**DATA EXCERPT**:

══════════════════════════════

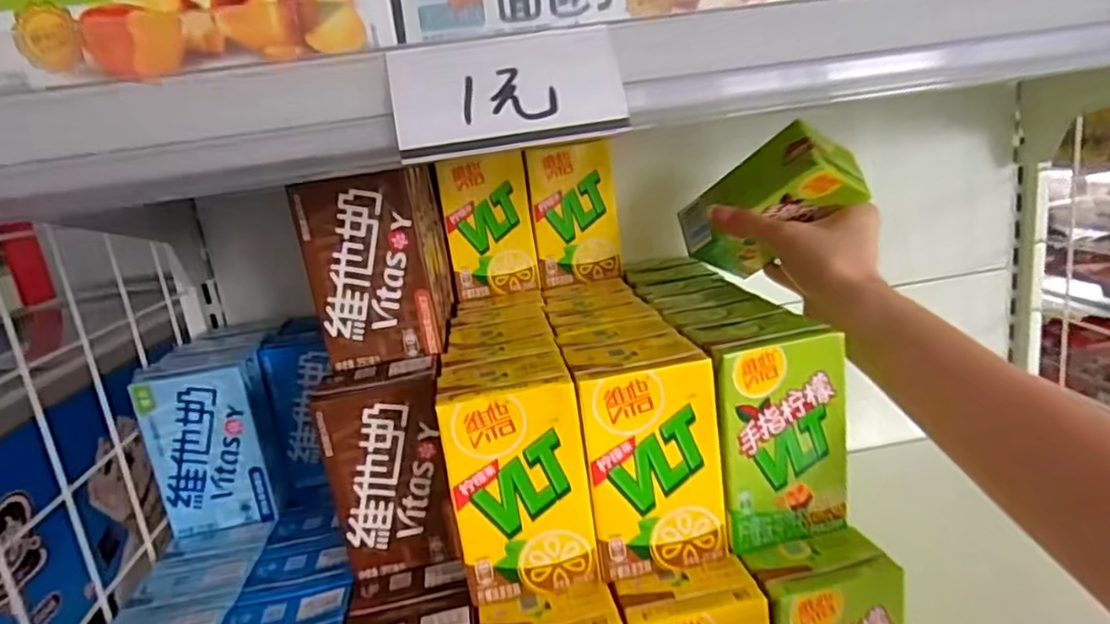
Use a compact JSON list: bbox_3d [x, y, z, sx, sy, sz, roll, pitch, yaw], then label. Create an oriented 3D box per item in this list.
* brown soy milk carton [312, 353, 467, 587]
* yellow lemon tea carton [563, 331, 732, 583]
[{"bbox_3d":[-0.088,0.083,0.353,0.058,0.103,0.041,-9,16,-6],"label":"brown soy milk carton"},{"bbox_3d":[0.045,0.070,0.331,0.066,0.102,0.056,-9,16,-6],"label":"yellow lemon tea carton"}]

══════════════════════════════

**EXERCISE DESCRIPTION**: Take the lines of the material above from the first through the one containing "353, 467, 587]", both included, and print them exactly without the pictures.

**RESPONSE TO THIS EXERCISE**:
Use a compact JSON list: bbox_3d [x, y, z, sx, sy, sz, roll, pitch, yaw], then label. Create an oriented 3D box per item in this list.
* brown soy milk carton [312, 353, 467, 587]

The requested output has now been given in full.